The three items agreed upon by players and the owners: establishing a social-justice coalition, working with city officials to convert all arenas into voting sites and including advertising spots in each playoff game that will raise awareness for voter access and opportunity.

Players are being vocal about what could happen if promises aren’t kept.

“There's a lot of guys that came down here for reasons other than basketball and to use our platforms,” Brown said. “Milwaukee did exactly that, and if necessary it could be done again. Hopefully that won't be the case, but using our platform is why a lot of guys came down here.”

Los Angeles Lakers star Anthony Davis echoed those sentiments.

“We do have the leverage,” Davis said. “After the meeting [with owners], we were very confident that they will [stick by their word]. The conversation went well. And If they don’t, then we won’t play again. It’s simple as that.”

In the meantime, players will wait and see. Some teams have already stepped up and made their facilities available as voting sites, and on Saturday, messages urging fans to vote were on the large arena video screens. The verbal agreement is in place; now the next step is for the owners to put ink to paper to keep the players on board.

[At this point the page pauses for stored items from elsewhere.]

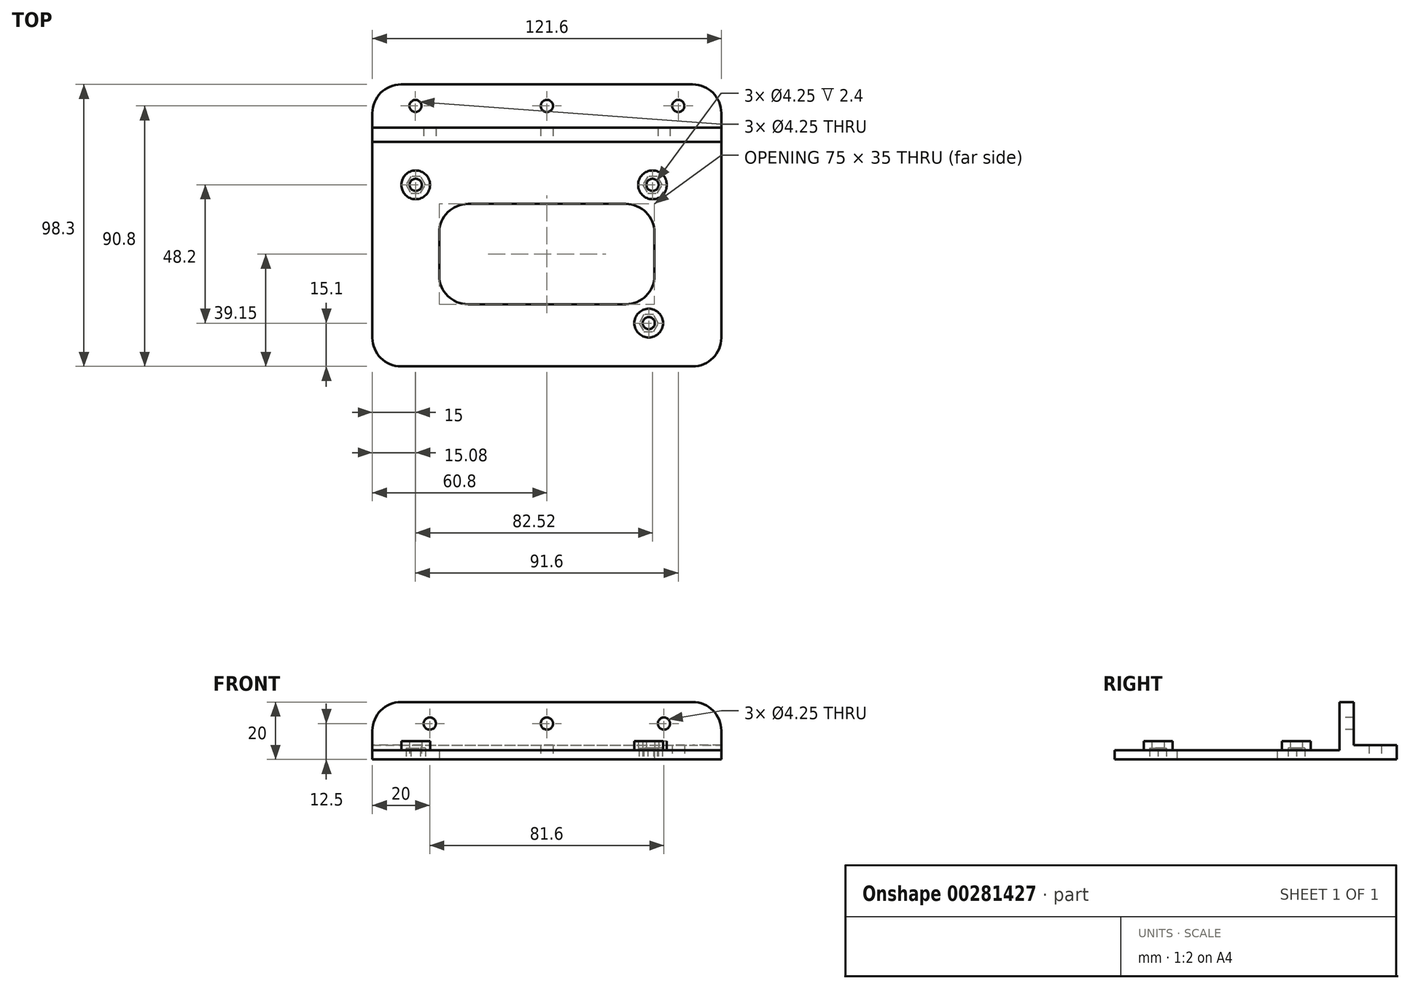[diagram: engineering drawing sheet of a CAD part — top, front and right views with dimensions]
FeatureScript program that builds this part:
annotation { "Feature Type Name" : "Feature", "Feature Type Description" : "" }
export const myFeature = defineFeature(function(context is Context, id is Id, definition is map)
    precondition{}
    {
        {
            var Q0;
            Q0=qCreatedBy(makeId("Top.planeOp"),FACE);
            var sketch = newSketch(context, id + "F0", { "sketchPlane" : qUnion([Q0])});
            skLineSegment(sketch, "E0.rect.bottom", {"start": v(50.8, -26.65) * mm, "end": v(-50.8, -26.65) * mm, "construction": true});
            skLineSegment(sketch, "E0.rect.top", {"start": v(50.8, 26.65) * mm, "end": v(-50.8, 26.65) * mm, "construction": true});
            skLineSegment(sketch, "E0.rect.left", {"start": v(50.8, -26.65) * mm, "end": v(50.8, 26.65) * mm, "construction": true});
            skLineSegment(sketch, "E0.rect.right", {"start": v(-50.8, -26.65) * mm, "end": v(-50.8, 26.65) * mm, "construction": true});
            skPoint(sketch, "E0.rect.middle", {"position": v(0, 0) * mm});
            skCircle(sketch, "E1", {"center": v(36.8, 24.15) * mm, "radius": 2.12 * mm});
            skCircle(sketch, "E2", {"center": v(-45.72, 24.15) * mm, "radius": 2.12 * mm});
            skLineSegment(sketch, "E3.rect.bottom", {"start": v(60.8, -39.15) * mm, "end": v(-60.8, -39.15) * mm});
            skLineSegment(sketch, "E3.rect.top", {"start": v(60.8, 39.15) * mm, "end": v(-60.8, 39.15) * mm});
            skLineSegment(sketch, "E3.rect.left", {"start": v(60.8, -39.15) * mm, "end": v(60.8, 39.15) * mm});
            skLineSegment(sketch, "E3.rect.right", {"start": v(-60.8, -39.15) * mm, "end": v(-60.8, 39.15) * mm});
            skLineSegment(sketch, "E4.rect.bottom", {"start": v(27.5, -17.5) * mm, "end": v(-27.5, -17.5) * mm});
            skLineSegment(sketch, "E4.rect.top", {"start": v(27.5, 17.5) * mm, "end": v(-27.5, 17.5) * mm});
            skLineSegment(sketch, "E4.rect.left", {"start": v(37.5, -7.5) * mm, "end": v(37.5, 7.5) * mm});
            skLineSegment(sketch, "E4.rect.right", {"start": v(-37.5, -7.5) * mm, "end": v(-37.5, 7.5) * mm});
            skPoint(sketch, "E5.visualSharp", {"position": v(-37.5, 17.5) * mm});
            skArc(sketch, "E5.filletArc", {"start": v(-27.5, 17.5) * mm, "mid": v(-34.57, 14.57) * mm, "end": v(-37.5, 7.5) * mm});
            skPoint(sketch, "E6.visualSharp", {"position": v(-37.5, -17.5) * mm});
            skArc(sketch, "E6.filletArc", {"start": v(-37.5, -7.5) * mm, "mid": v(-34.57, -14.57) * mm, "end": v(-27.5, -17.5) * mm});
            skPoint(sketch, "E7.visualSharp", {"position": v(37.5, -17.5) * mm});
            skArc(sketch, "E7.filletArc", {"start": v(27.5, -17.5) * mm, "mid": v(34.57, -14.57) * mm, "end": v(37.5, -7.5) * mm});
            skPoint(sketch, "E8.visualSharp", {"position": v(37.5, 17.5) * mm});
            skArc(sketch, "E8.filletArc", {"start": v(37.5, 7.5) * mm, "mid": v(34.57, 14.57) * mm, "end": v(27.5, 17.5) * mm});
            skCircle(sketch, "E9", {"center": v(35.5, -24.05) * mm, "radius": 2.12 * mm});
            skSolve(sketch);
        }
        {
            var Q0;
            Q0=qSketchRegion(id+"F0",true);
            extrude(context, id + "F1", {"entities" : qUnion([Q0]), "depth" : 3.2 * mm});
        }
        {
            var Q0;
            Q0=makeQuery(id+"F1.opExtrude","CAP_FACE",FACE,{"disambiguationData":[OSD([sQuery(id+"F0.wireOp",EDGE,"E1"),sQuery(id+"F0.wireOp",EDGE,"E2"),sQuery(id+"F0.wireOp",EDGE,"427397f8-0dd3-485f-8eed-9c75a59d67ec"),sQuery(id+"F0.wireOp",EDGE,"E3.rect.bottom"),sQuery(id+"F0.wireOp",EDGE,"E3.rect.top"),sQuery(id+"F0.wireOp",EDGE,"E3.rect.left"),sQuery(id+"F0.wireOp",EDGE,"E3.rect.right"),sQuery(id+"F0.wireOp",EDGE,"E4.rect.bottom"),sQuery(id+"F0.wireOp",EDGE,"E4.rect.top"),sQuery(id+"F0.wireOp",EDGE,"E4.rect.left"),sQuery(id+"F0.wireOp",EDGE,"E4.rect.right")])],"isStart":false});
            var sketch = newSketch(context, id + "F2", { "sketchPlane" : qUnion([Q0])});
            skCircle(sketch, "E10", {"center": v(-45.72, 24.15) * mm, "radius": 5 * mm});
            skCircle(sketch, "E11", {"center": v(36.8, 24.15) * mm, "radius": 5 * mm});
            skCircle(sketch, "E12", {"center": v(-45.72, 24.15) * mm, "radius": 2.12 * mm});
            skCircle(sketch, "E13", {"center": v(36.8, 24.15) * mm, "radius": 2.12 * mm});
            skLineSegment(sketch, "E14", {"start": v(0, 0) * mm, "end": v(17.05, 0) * mm, "construction": true});
            skCircle(sketch, "E15", {"center": v(35.5, -24.05) * mm, "radius": 5 * mm});
            skCircle(sketch, "E16", {"center": v(35.5, -24.05) * mm, "radius": 2.12 * mm});
            skSolve(sketch);
        }
        {
            var Q0;
            Q0=qSketchRegion(id+"F2",true);
            extrude(context, id + "F3", {"entities" : qUnion([Q0]), "operationType" : NewBodyOperationType.ADD, "depth" : 3.2 * mm});
        }
        {
            var Q0;
            Q0=makeQuery(id+"F1.opExtrude","CAP_FACE",FACE,{"disambiguationData":[OSD([sQuery(id+"F0.wireOp",EDGE,"E1"),sQuery(id+"F0.wireOp",EDGE,"E2"),sQuery(id+"F0.wireOp",EDGE,"427397f8-0dd3-485f-8eed-9c75a59d67ec"),sQuery(id+"F0.wireOp",EDGE,"E3.rect.bottom"),sQuery(id+"F0.wireOp",EDGE,"E3.rect.top"),sQuery(id+"F0.wireOp",EDGE,"E3.rect.left"),sQuery(id+"F0.wireOp",EDGE,"E3.rect.right"),sQuery(id+"F0.wireOp",EDGE,"E4.rect.bottom"),sQuery(id+"F0.wireOp",EDGE,"E4.rect.top"),sQuery(id+"F0.wireOp",EDGE,"E4.rect.left"),sQuery(id+"F0.wireOp",EDGE,"E4.rect.right")])],"isStart":true});
            var sketch = newSketch(context, id + "F4", { "sketchPlane" : qUnion([Q0])});
            skCircle(sketch, "E17.cCircle", {"center": v(-45.72, -24.15) * mm, "radius": 2.93 * mm, "construction": true});
            skLineSegment(sketch, "E17.0", {"start": v(-47.4, -21.23) * mm, "end": v(-44.03, -21.23) * mm});
            skLineSegment(sketch, "E17.1", {"start": v(-44.03, -21.23) * mm, "end": v(-42.34, -24.15) * mm});
            skLineSegment(sketch, "E17.2", {"start": v(-42.34, -24.15) * mm, "end": v(-44.03, -27.08) * mm});
            skLineSegment(sketch, "E17.3", {"start": v(-44.03, -27.08) * mm, "end": v(-47.4, -27.08) * mm});
            skLineSegment(sketch, "E17.4", {"start": v(-47.4, -27.08) * mm, "end": v(-49.1, -24.15) * mm});
            skLineSegment(sketch, "E17.5", {"start": v(-49.1, -24.15) * mm, "end": v(-47.4, -21.23) * mm});
            skPoint(sketch, "E17.0.midPoint", {"position": v(-45.72, -21.23) * mm});
            skCircle(sketch, "E18.cCircle", {"center": v(36.8, -24.15) * mm, "radius": 2.93 * mm, "construction": true});
            skLineSegment(sketch, "E18.0", {"start": v(35.11, -21.22) * mm, "end": v(38.49, -21.22) * mm});
            skLineSegment(sketch, "E18.1", {"start": v(38.49, -21.22) * mm, "end": v(40.18, -24.15) * mm});
            skLineSegment(sketch, "E18.2", {"start": v(40.18, -24.15) * mm, "end": v(38.49, -27.08) * mm});
            skLineSegment(sketch, "E18.3", {"start": v(38.49, -27.07) * mm, "end": v(35.11, -27.07) * mm});
            skLineSegment(sketch, "E18.4", {"start": v(35.11, -27.08) * mm, "end": v(33.42, -24.15) * mm});
            skLineSegment(sketch, "E18.5", {"start": v(33.42, -24.15) * mm, "end": v(35.11, -21.22) * mm});
            skPoint(sketch, "E18.0.midPoint", {"position": v(36.8, -21.23) * mm});
            skCircle(sketch, "E19.cCircle", {"center": v(35.5, 24.05) * mm, "radius": 2.93 * mm, "construction": true});
            skLineSegment(sketch, "E19.0", {"start": v(37.19, 21.12) * mm, "end": v(33.81, 21.12) * mm});
            skLineSegment(sketch, "E19.1", {"start": v(33.81, 21.12) * mm, "end": v(32.12, 24.05) * mm});
            skLineSegment(sketch, "E19.2", {"start": v(32.12, 24.05) * mm, "end": v(33.81, 26.97) * mm});
            skLineSegment(sketch, "E19.3", {"start": v(33.81, 26.97) * mm, "end": v(37.19, 26.97) * mm});
            skLineSegment(sketch, "E19.4", {"start": v(37.19, 26.97) * mm, "end": v(38.88, 24.05) * mm});
            skLineSegment(sketch, "E19.5", {"start": v(38.88, 24.05) * mm, "end": v(37.19, 21.12) * mm});
            skPoint(sketch, "E19.0.midPoint", {"position": v(35.5, 21.12) * mm});
            skSolve(sketch);
        }
        {
            var Q0;
            Q0=qSketchRegion(id+"F4",true);
            extrude(context, id + "F5", {"entities" : qUnion([Q0]), "operationType" : NewBodyOperationType.REMOVE, "oppositeDirection" : true, "depth" : 4 * mm});
        }
        {
            var Q0;
            Q0=qCreatedBy(makeId("Top.planeOp"),FACE);
            var sketch = newSketch(context, id + "F6", { "sketchPlane" : qUnion([Q0])});
            skLineSegment(sketch, "E20.bottom", {"start": v(-60.8, 39.15) * mm, "end": v(60.8, 39.15) * mm});
            skLineSegment(sketch, "E20.top", {"start": v(-60.8, 59.15) * mm, "end": v(60.8, 59.15) * mm});
            skLineSegment(sketch, "E20.left", {"start": v(-60.8, 39.15) * mm, "end": v(-60.8, 59.15) * mm});
            skLineSegment(sketch, "E20.right", {"start": v(60.8, 39.15) * mm, "end": v(60.8, 59.15) * mm});
            skCircle(sketch, "E21", {"center": v(-45.8, 51.65) * mm, "radius": 2.12 * mm});
            skCircle(sketch, "E22", {"center": v(0, 51.65) * mm, "radius": 2.12 * mm});
            skCircle(sketch, "E23.MirrorC", {"center": v(45.8, 51.65) * mm, "radius": 2.12 * mm});
            skSolve(sketch);
        }
        {
            var Q0;
            Q0=qSketchRegion(id+"F6",true);
            extrude(context, id + "F7", {"entities" : qUnion([Q0]), "operationType" : NewBodyOperationType.ADD, "depth" : 5 * mm});
        }
        {
            var Q0;
            Q0=makeQuery(id+"F7.opExtrude","SWEPT_FACE",FACE,{"disambiguationData":[OSD([sQuery(id+"F6.wireOp",EDGE,"E20.bottom")])]});
            var sketch = newSketch(context, id + "F8", { "sketchPlane" : qUnion([Q0])});
            skLineSegment(sketch, "E24.bottom", {"start": v(-60.8, 5) * mm, "end": v(60.8, 5) * mm});
            skLineSegment(sketch, "E24.top", {"start": v(-60.8, 20) * mm, "end": v(60.8, 20) * mm});
            skLineSegment(sketch, "E24.left", {"start": v(-60.8, 5) * mm, "end": v(-60.8, 20) * mm});
            skLineSegment(sketch, "E24.right", {"start": v(60.8, 5) * mm, "end": v(60.8, 20) * mm});
            skCircle(sketch, "E25", {"center": v(0, 12.5) * mm, "radius": 2.12 * mm});
            skCircle(sketch, "E26", {"center": v(-40.8, 12.5) * mm, "radius": 2.12 * mm});
            skCircle(sketch, "E27.MirrorC", {"center": v(40.8, 12.5) * mm, "radius": 2.12 * mm});
            skSolve(sketch);
        }
        {
            var Q0;
            Q0=qSketchRegion(id+"F8",true);
            extrude(context, id + "F9", {"entities" : qUnion([Q0]), "operationType" : NewBodyOperationType.ADD, "oppositeDirection" : true, "depth" : 5 * mm});
        }
        {
            var Q0;
            Q0=makeQuery(id+"F1.opExtrude","SWEPT_EDGE",EDGE,{"disambiguationData":[OSD([sQuery(id+"F0.wireOp",EDGE,"E3.rect.bottom"),sQuery(id+"F0.wireOp",EDGE,"E3.rect.left")])]});
            var Q1;
            Q1=makeQuery(id+"F1.opExtrude","SWEPT_EDGE",EDGE,{"disambiguationData":[OSD([sQuery(id+"F0.wireOp",EDGE,"E3.rect.bottom"),sQuery(id+"F0.wireOp",EDGE,"E3.rect.right")])]});
            var Q2;
            Q2=makeQuery(id+"F7.opExtrude","SWEPT_EDGE",EDGE,{"disambiguationData":[OSD([sQuery(id+"F6.wireOp",EDGE,"E20.top"),sQuery(id+"F6.wireOp",EDGE,"E20.left")])]});
            var Q3;
            Q3=makeQuery(id+"F9.opExtrude","SWEPT_EDGE",EDGE,{"disambiguationData":[OSD([sQuery(id+"F8.wireOp",EDGE,"E24.top"),sQuery(id+"F8.wireOp",EDGE,"E24.left")])]});
            var Q4;
            Q4=makeQuery(id+"F9.opExtrude","SWEPT_EDGE",EDGE,{"disambiguationData":[OSD([sQuery(id+"F8.wireOp",EDGE,"E24.top"),sQuery(id+"F8.wireOp",EDGE,"E24.right")])]});
            var Q5;
            Q5=makeQuery(id+"F7.opExtrude","SWEPT_EDGE",EDGE,{"disambiguationData":[OSD([sQuery(id+"F6.wireOp",EDGE,"E20.top"),sQuery(id+"F6.wireOp",EDGE,"E20.right")])]});
            fillet(context, id + "F10", {"entities" : qUnion([Q0, Q1, Q2, Q3, Q4, Q5]), "radius" : 10 * mm, "tangentPropagation" : true, "allowEdgeOverflow" : false});
        }
    });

“For me personally, having a plan is one and having action and going through with that,” Lakers star LeBron James said. “To be able to sit on a call with our owners and for them to hear how important some of these initiatives are, they took it very seriously. They were very candid and we were very candid on what we believe continues to move the needle in our respective cities and in our communities and how important this moment is. So, all you can do is give me and give us your word, and I’m going to hold that with the utmost respect. But if that word you’re giving me is not fulfilled, we’ll tackle that moment.”